Show that for a van der Waals gas, #((delC_V)/(delV))_T = 0#, where #C_V = ((delU)/(delT))_V#?

Question

Caleb Adams · Accepted Answer

The constant-volume heat capacity was, by definition,

#C_V = ((delU)/(delT))_V#,#" "" "bb((1))#

where #U# is the internal energy, and #T# and #V# are temperature and volume, respectively, as defined in the ideal gas law and other gas laws.

To show that for a van der Waals gas, the constant-volume heat capacity does not change due to a change in volume at a constant temperature, i.e. #((delC_V)/(delV))_T = 0#, we first write out the van der Waals (vdW) equation of state:

#bb(P = (RT)/(barV - b) - a/(barV^2) = (nRT)/(V - nb) - (an^2)/(V^2))#, #" "" "bb((2))#

where #barV = V/n# is the molar volume, #R# is the universal gas constant, #a# and #b# are the vdW constants for intermolecular forces of attraction and excluded volume (respectively), and #P# is the pressure.

This means we'll need to have an expression for #dU# that includes #P# somehow, or even a partial derivative.

For the internal energy of a closed system going through a reversible process, we can apply the Maxwell relation:

#dU = TdS - PdV#,

If we divide by #(delV)_T# for the entire equation, we get:

#((delU)/(delV))_T = T((delS)/(delV))_T - Pcancel(((delV)/(delV))_T)^(1)# #" "" "bb((3))#

This will be the main expression we'll work with.
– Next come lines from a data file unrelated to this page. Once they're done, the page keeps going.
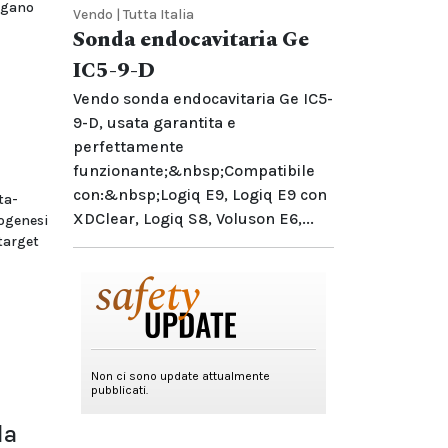
ngano
Vendo | Tutta Italia
Sonda endocavitaria Ge
IC5-9-D
Vendo sonda endocavitaria Ge IC5-
9-D, usata garantita e
perfettamente
funzionante;&nbsp;Compatibile
con:&nbsp;Logiq E9, Logiq E9 con
ta-
XDClear, Logiq S8, Voluson E6,...
rogenesi
target
la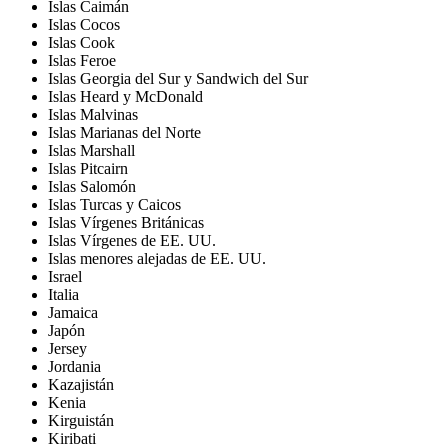
Islas Caimán
Islas Cocos
Islas Cook
Islas Feroe
Islas Georgia del Sur y Sandwich del Sur
Islas Heard y McDonald
Islas Malvinas
Islas Marianas del Norte
Islas Marshall
Islas Pitcairn
Islas Salomón
Islas Turcas y Caicos
Islas Vírgenes Británicas
Islas Vírgenes de EE. UU.
Islas menores alejadas de EE. UU.
Israel
Italia
Jamaica
Japón
Jersey
Jordania
Kazajistán
Kenia
Kirguistán
Kiribati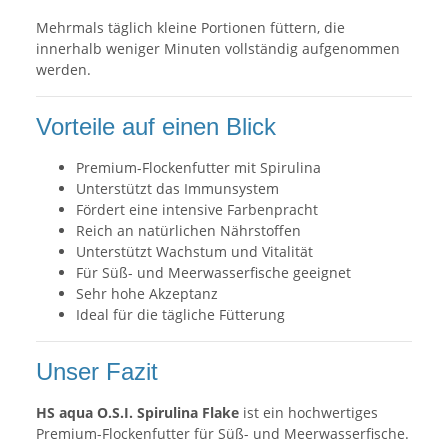
Mehrmals täglich kleine Portionen füttern, die
innerhalb weniger Minuten vollständig aufgenommen
werden.
Vorteile auf einen Blick
Premium-Flockenfutter mit Spirulina
Unterstützt das Immunsystem
Fördert eine intensive Farbenpracht
Reich an natürlichen Nährstoffen
Unterstützt Wachstum und Vitalität
Für Süß- und Meerwasserfische geeignet
Sehr hohe Akzeptanz
Ideal für die tägliche Fütterung
Unser Fazit
HS aqua O.S.I. Spirulina Flake
ist ein hochwertiges
Premium-Flockenfutter für Süß- und Meerwasserfische.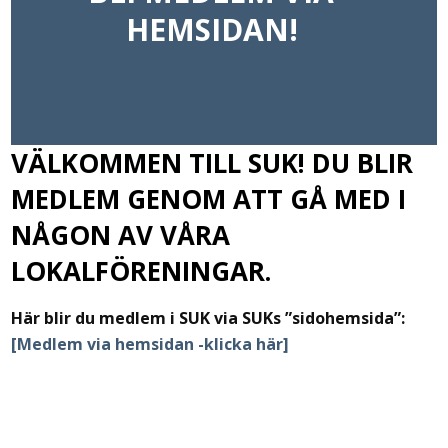
HEMSIDAN!
VÄLKOMMEN TILL SUK! DU BLIR
MEDLEM GENOM ATT GÅ MED I
NÅGON AV VÅRA
LOKALFÖRENINGAR.
Här blir du medlem i SUK via SUKs ”sidohemsida”:
[Medlem via hemsidan -klicka här]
Note that #T# and #V# are the natural variables of the Helmholtz free energy, #A#, whose Maxwell relation is:

#dcolor(red)(A) = -Scolor(red)(dT) - Pcolor(red)(dV)#

Using the fact that the Helmholtz free energy is a state function (just like #G#, #H#, #S#, etc), there is a cyclic relationship we can use:

#-((delS)/(delV))_T = -((delP)/(delT))_V#

Plugging into #bb((3))# gives:

#((delU)/(delV))_T = T((delP)/(delT))_V - P# #" "" "bb((4))#

which is something we can relate back to the vdW equation of state, using #((delP)/(delT))_V#. We're almost there.
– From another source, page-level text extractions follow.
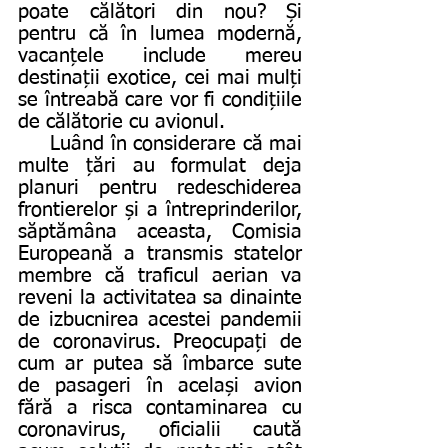
poate călători din nou? Și 
pentru că în lumea modernă, 
vacanțele include mereu 
destinații exotice, cei mai mulți 
se întreabă care vor fi condițiile 
de călătorie cu avionul.  
     Luând în considerare că mai 
multe țări au formulat deja 
planuri pentru redeschiderea 
frontierelor și a întreprinderilor, 
săptămâna aceasta, Comisia 
Europeană a transmis statelor 
membre că traficul aerian va 
reveni la activitatea sa dinainte 
de izbucnirea acestei pandemii 
de coronavirus. Preocupați de 
cum ar putea să îmbarce sute 
de pasageri în același avion 
fără a risca contaminarea cu 
coronavirus, oficialii caută 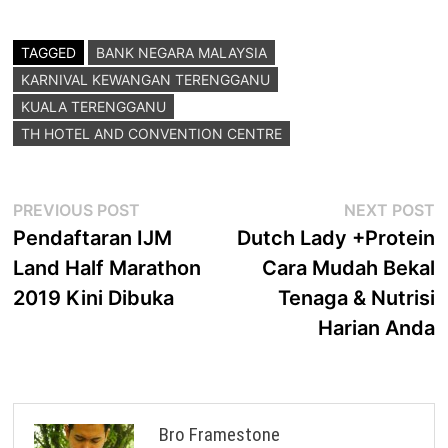
TAGGED
BANK NEGARA MALAYSIA
KARNIVAL KEWANGAN TERENGGANU
KUALA TERENGGANU
TH HOTEL AND CONVENTION CENTRE
Post
Previous
N
PREVIOUS POST
NEXT POST
post:
p
Pendaftaran IJM
Dutch Lady +Protein
navigation
Land Half Marathon
Cara Mudah Bekal
2019 Kini Dibuka
Tenaga & Nutrisi
Harian Anda
Bro Framestone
Given that #U# is a state function (and this is very important!), the order of partial differentiation does not matter:

#(del)/(delV)[((delU)/(delT))_V]_T = (del)/(delT)[((delU)/(delV))_T]_V#

or

#((del^2U)/(delVdelT))_(V,T) = ((del^2U)/(delTdelV))_(T,V)#

This will become relevant if we take the partial derivative of #C_V# with respect to #V# at constant #T# and plug in the definition of #C_V# from #bb((1))#:

#((delC_V)/(delV))_T = (del)/(delV)[C_V]_T#

#= (del)/(delV)[((delU)/(delT))_V]_T#

#= (del)/(delT)[((delU)/(delV))_T]_V##" "" "bb((5))#

Now consider the right side of #bb((5))# and plug in #bb((4))#:

#((delC_V)/(delV))_T#

#= (del)/(delT)[T((delP)/(delT))_V - P]_V#

#= (del)/(delT)[T((delP)/(delT))_V]_V - ((delP)/(delT))_V# #" "" "bb((6))#

Now, we should figure out what #((delP)/(delT))_V# is so we can use it! Plugging in the vdW equation of state from #bb((2))#:

#((delP)/(delT))_V = (del)/(delT)[(nRT)/(V - nb) - (an^2)/(V^2)]_V#

#= (nR)/(V - nb)#

Plugging this back into #bb((6))#, we get:

#color(blue)(((delC_V)/(delV))_T) = (del)/(delT)[(nRT)/(V - nb)]_V - (nR)/(V - nb)#

#= (nR)/(V - nb) - (nR)/(V - nb)#

#= color(blue)(0)#

Axel Alvarado · Answer

undefined To show that for a van der Waals gas, $\left(\frac{\partial C_V}{\partial V}\right)_T = 0$, where $C_V = \left(\frac{\partial U}{\partial T}\right)_V$, we start with the expression for $C_V$ and use the Maxwell relation.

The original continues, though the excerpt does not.